| REQUIRED WORK |
Reproduce every line of the records below verbatim, omitting the picture markers.

Text extracted page by page:
---------------

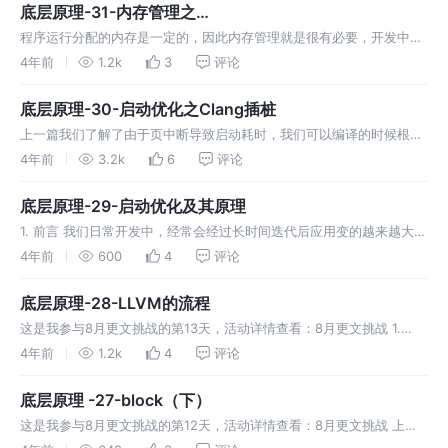
底层原理-31-内存管理之
TaggedPointer/retain/release/dealloc分析
程序运行分配的内存是一定的，因此内存管理就是很有必要，开发中避
免内存泄漏，我们因及时释放。那么内存是如何管理的？ 1. ARC和
4年前
1.2k
3
评论
MRC 在iOS开发中，我们有大致2种内存管理方式：MRC（手动管理）
和
底层原理-30-启动优化之Clang插桩
上一篇我们了解了由于页中断导致启动耗时，我们可以编译的时候根据
我们.order方法进行排列，但是我们项目比较大的话，找到方法进行排
4年前
3.2k
6
评论
列就比较困难。 1. Clang插桩配置 LLVM内置一个简单的代码覆
底层原理-29-启动优化及其原理
1. 前言 我们日常开发中，经常会经过长时间迭代后应用变的越来越大，
启动也会随之变慢，那么有什么解决办法吗？ 我们先看下应用启动的时
4年前
600
4
评论
间。 1.1 打印应用启动时间 我们在工程设置中添加 DYLD_PR
底层原理-28-LLVM的流程
这是我参与8月更文挑战的第13天，活动详情查看：8月更文挑战 1.
LLVM概述 1.1 解释语言和编译语言 在我们日常开发中，比如iOS开发，
4年前
1.2k
4
评论
使用Xcode编译成功才能运行，这个过程就是编译过程由L
底层原理 -27-block（下）
这是我参与8月更文挑战的第12天，活动详情查看：8月更文挑战 上一
篇我们介绍了block的区分，以及解决循环应用的方式。这篇我们主要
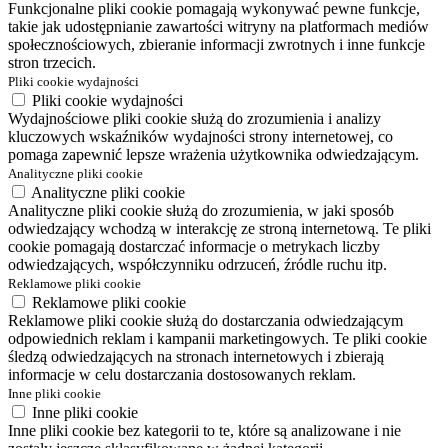
Funkcjonalne pliki cookie pomagają wykonywać pewne funkcje,
takie jak udostępnianie zawartości witryny na platformach mediów
społecznościowych, zbieranie informacji zwrotnych i inne funkcje
stron trzecich.
Pliki cookie wydajności
Pliki cookie wydajności
Wydajnościowe pliki cookie służą do zrozumienia i analizy
kluczowych wskaźników wydajności strony internetowej, co
pomaga zapewnić lepsze wrażenia użytkownika odwiedzającym.
Analityczne pliki cookie
Analityczne pliki cookie
Analityczne pliki cookie służą do zrozumienia, w jaki sposób
odwiedzający wchodzą w interakcję ze stroną internetową. Te pliki
cookie pomagają dostarczać informacje o metrykach liczby
odwiedzających, współczynniku odrzuceń, źródle ruchu itp.
Reklamowe pliki cookie
Reklamowe pliki cookie
Reklamowe pliki cookie służą do dostarczania odwiedzającym
odpowiednich reklam i kampanii marketingowych. Te pliki cookie
śledzą odwiedzających na stronach internetowych i zbierają
informacje w celu dostarczania dostosowanych reklam.
Inne pliki cookie
Inne pliki cookie
Inne pliki cookie bez kategorii to te, które są analizowane i nie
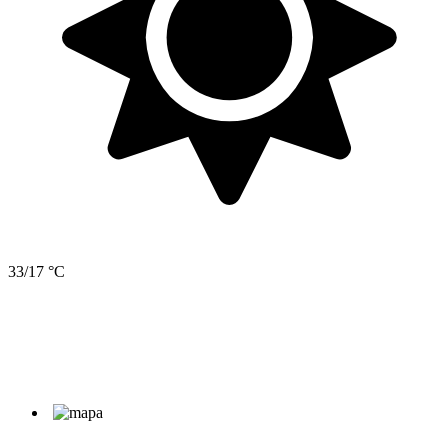
33/17 °C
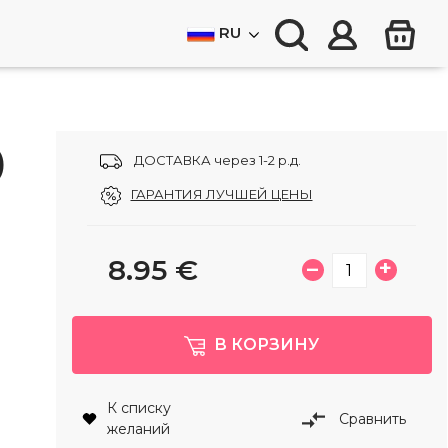
RU
)
ДОСТАВКА через 1-2 р.д.
ГАРАНТИЯ ЛУЧШЕЙ ЦЕНЫ
8.95
€
–
+
В КОРЗИНУ
К списку
Сравнить
желаний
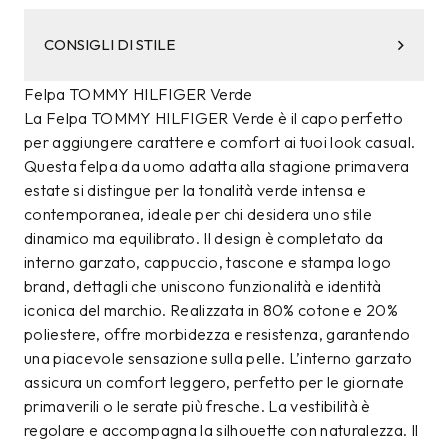
CONSIGLI DI STILE
Felpa TOMMY HILFIGER Verde
La Felpa TOMMY HILFIGER Verde è il capo perfetto
per aggiungere carattere e comfort ai tuoi look casual.
Questa felpa da uomo adatta alla stagione primavera
estate si distingue per la tonalità verde intensa e
contemporanea, ideale per chi desidera uno stile
dinamico ma equilibrato. Il design è completato da
interno garzato, cappuccio, tascone e stampa logo
brand, dettagli che uniscono funzionalità e identità
iconica del marchio. Realizzata in 80% cotone e 20%
poliestere, offre morbidezza e resistenza, garantendo
una piacevole sensazione sulla pelle. L’interno garzato
assicura un comfort leggero, perfetto per le giornate
primaverili o le serate più fresche. La vestibilità è
regolare e accompagna la silhouette con naturalezza. Il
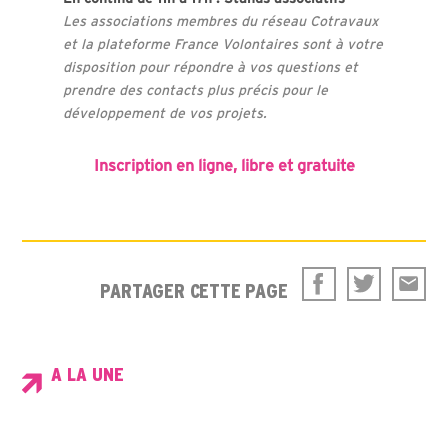
Les associations membres du réseau Cotravaux
et la plateforme France Volontaires sont à votre
disposition pour répondre à vos questions et
prendre des contacts plus précis pour le
développement de vos projets.
Inscription en ligne, libre et gratuite
PARTAGER CETTE PAGE
A LA UNE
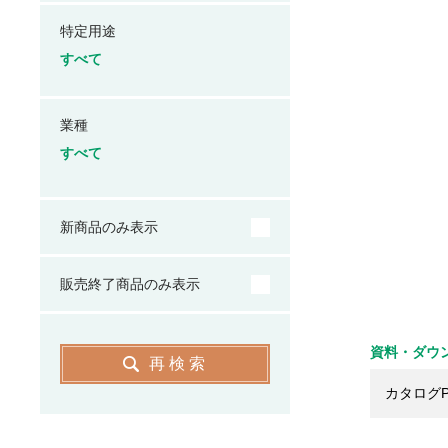
特定用途
すべて
業種
すべて
新商品のみ表示
販売終了商品のみ表示
資料・ダウ
再検索
カタログP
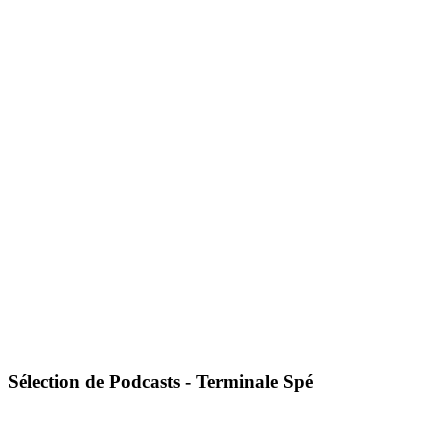
Sélection de Podcasts - Terminale Spé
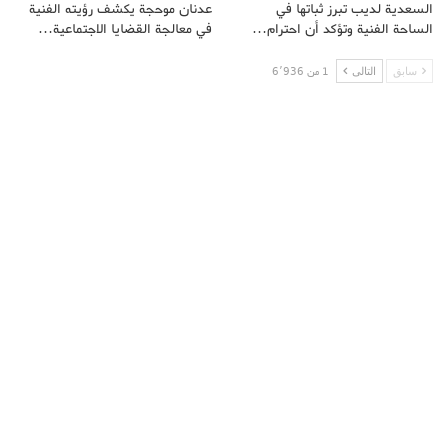
السعدية لديب تبرز ثباتها في
عدنان موحجة يكشف رؤيته الفنية
الساحة الفنية وتؤكد أن احترام…
في معالجة القضايا الاجتماعية…
سابق
التالى
1 من 6٬936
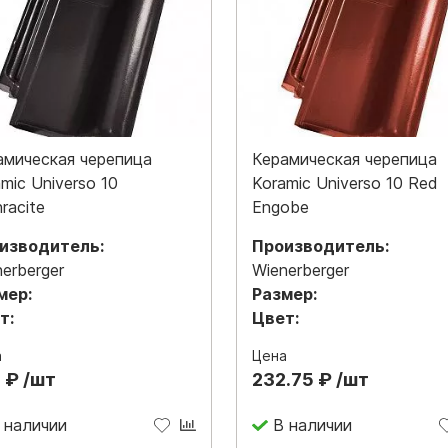
амическая черепица
Керамическая черепица
mic Universo 10
Koramic Universo 10 Red
racite
Engobe
изводитель:
Производитель:
erberger
Wienerberger
мер:
Размер:
т:
Цвет:
а
Цена
 ₽ /шт
232.75 ₽ /шт
 наличии
В наличии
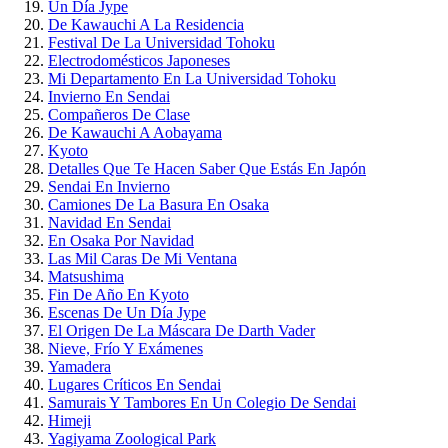
Un Día Jype
De Kawauchi A La Residencia
Festival De La Universidad Tohoku
Electrodomésticos Japoneses
Mi Departamento En La Universidad Tohoku
Invierno En Sendai
Compañeros De Clase
De Kawauchi A Aobayama
Kyoto
Detalles Que Te Hacen Saber Que Estás En Japón
Sendai En Invierno
Camiones De La Basura En Osaka
Navidad En Sendai
En Osaka Por Navidad
Las Mil Caras De Mi Ventana
Matsushima
Fin De Año En Kyoto
Escenas De Un Día Jype
El Origen De La Máscara De Darth Vader
Nieve, Frío Y Exámenes
Yamadera
Lugares Críticos En Sendai
Samurais Y Tambores En Un Colegio De Sendai
Himeji
Yagiyama Zoological Park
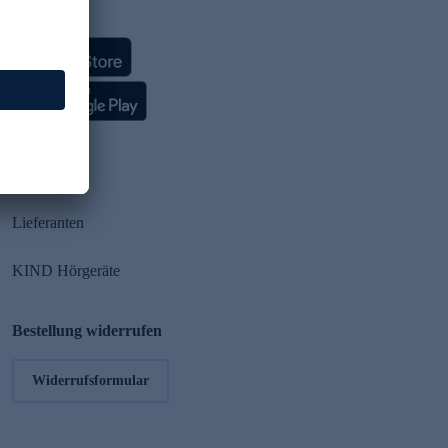
HSE App
Partner
Lieferanten
KIND Hörgeräte
Bestellung widerrufen
Widerrufsformular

---------------

| ANSWER SECTION |
底层原理-31-内存管理之
TaggedPointer/retain/release/dealloc分析
程序运行分配的内存是一定的，因此内存管理就是很有必要，开发中避
免内存泄漏，我们因及时释放。那么内存是如何管理的？ 1. ARC和
4年前
1.2k
3
评论
MRC 在iOS开发中，我们有大致2种内存管理方式：MRC（手动管理）
和
底层原理-30-启动优化之Clang插桩
上一篇我们了解了由于页中断导致启动耗时，我们可以编译的时候根据
我们.order方法进行排列，但是我们项目比较大的话，找到方法进行排
4年前
3.2k
6
评论
列就比较困难。 1. Clang插桩配置 LLVM内置一个简单的代码覆
底层原理-29-启动优化及其原理
1. 前言 我们日常开发中，经常会经过长时间迭代后应用变的越来越大，
启动也会随之变慢，那么有什么解决办法吗？ 我们先看下应用启动的时
4年前
600
4
评论
间。 1.1 打印应用启动时间 我们在工程设置中添加 DYLD_PR
底层原理-28-LLVM的流程
这是我参与8月更文挑战的第13天，活动详情查看：8月更文挑战 1.
LLVM概述 1.1 解释语言和编译语言 在我们日常开发中，比如iOS开发，
4年前
1.2k
4
评论
使用Xcode编译成功才能运行，这个过程就是编译过程由L
底层原理 -27-block（下）
这是我参与8月更文挑战的第12天，活动详情查看：8月更文挑战 上一
篇我们介绍了block的区分，以及解决循环应用的方式。这篇我们主要
Funkcjonalne pliki cookie pomagają wykonywać pewne funkcje,
takie jak udostępnianie zawartości witryny na platformach mediów
społecznościowych, zbieranie informacji zwrotnych i inne funkcje
stron trzecich.
Pliki cookie wydajności
Pliki cookie wydajności
Wydajnościowe pliki cookie służą do zrozumienia i analizy
kluczowych wskaźników wydajności strony internetowej, co
pomaga zapewnić lepsze wrażenia użytkownika odwiedzającym.
Analityczne pliki cookie
Analityczne pliki cookie
Analityczne pliki cookie służą do zrozumienia, w jaki sposób
odwiedzający wchodzą w interakcję ze stroną internetową. Te pliki
cookie pomagają dostarczać informacje o metrykach liczby
odwiedzających, współczynniku odrzuceń, źródle ruchu itp.
Reklamowe pliki cookie
Reklamowe pliki cookie
Reklamowe pliki cookie służą do dostarczania odwiedzającym
odpowiednich reklam i kampanii marketingowych. Te pliki cookie
śledzą odwiedzających na stronach internetowych i zbierają
informacje w celu dostarczania dostosowanych reklam.
Inne pliki cookie
Inne pliki cookie
Inne pliki cookie bez kategorii to te, które są analizowane i nie
33/17 °C
RU
)
ДОСТАВКА через 1-2 р.д.
ГАРАНТИЯ ЛУЧШЕЙ ЦЕНЫ
8.95
€
–
+
В КОРЗИНУ
К списку
Сравнить
желаний
CONSIGLI DI STILE
Felpa TOMMY HILFIGER Verde
La Felpa TOMMY HILFIGER Verde è il capo perfetto
per aggiungere carattere e comfort ai tuoi look casual.
Questa felpa da uomo adatta alla stagione primavera
estate si distingue per la tonalità verde intensa e
contemporanea, ideale per chi desidera uno stile
dinamico ma equilibrato. Il design è completato da
interno garzato, cappuccio, tascone e stampa logo
brand, dettagli che uniscono funzionalità e identità
iconica del marchio. Realizzata in 80% cotone e 20%
poliestere, offre morbidezza e resistenza, garantendo
una piacevole sensazione sulla pelle. L’interno garzato
assicura un comfort leggero, perfetto per le giornate
primaverili o le serate più fresche. La vestibilità è
regolare e accompagna la silhouette con naturalezza. Il
Les associations membres du réseau Cotravaux
et la plateforme France Volontaires sont à votre
disposition pour répondre à vos questions et
prendre des contacts plus précis pour le
développement de vos projets.
Inscription en ligne, libre et gratuite
PARTAGER CETTE PAGE
A LA UNE
特定用途
すべて
業種
すべて
新商品のみ表示
販売終了商品のみ表示
資料・ダウ
再検索
カタログP
Sélection de Podcasts - Terminale Spé
السعدية لديب تبرز ثباتها في
عدنان موحجة يكشف رؤيته الفنية
الساحة الفنية وتؤكد أن احترام…
في معالجة القضايا الاجتماعية…
سابق
التالى
1 من 6٬936
амическая черепица
Керамическая черепица
mic Universo 10
Koramic Universo 10 Red
racite
Engobe
изводитель:
Производитель:
erberger
Wienerberger
мер:
Размер:
т:
Цвет:
а
Цена
 ₽ /шт
232.75 ₽ /шт
 наличии
В наличии
Un Día Jype
De Kawauchi A La Residencia
Festival De La Universidad Tohoku
Electrodomésticos Japoneses
Mi Departamento En La Universidad Tohoku
Invierno En Sendai
Compañeros De Clase
De Kawauchi A Aobayama
Kyoto
Detalles Que Te Hacen Saber Que Estás En Japón
Sendai En Invierno
Camiones De La Basura En Osaka
Navidad En Sendai
En Osaka Por Navidad
Las Mil Caras De Mi Ventana
Matsushima
Fin De Año En Kyoto
Escenas De Un Día Jype
El Origen De La Máscara De Darth Vader
Nieve, Frío Y Exámenes
Yamadera
Lugares Críticos En Sendai
Samurais Y Tambores En Un Colegio De Sendai
Himeji
Yagiyama Zoological Park
HSE App
Partner
Lieferanten
KIND Hörgeräte
Bestellung widerrufen
Widerrufsformular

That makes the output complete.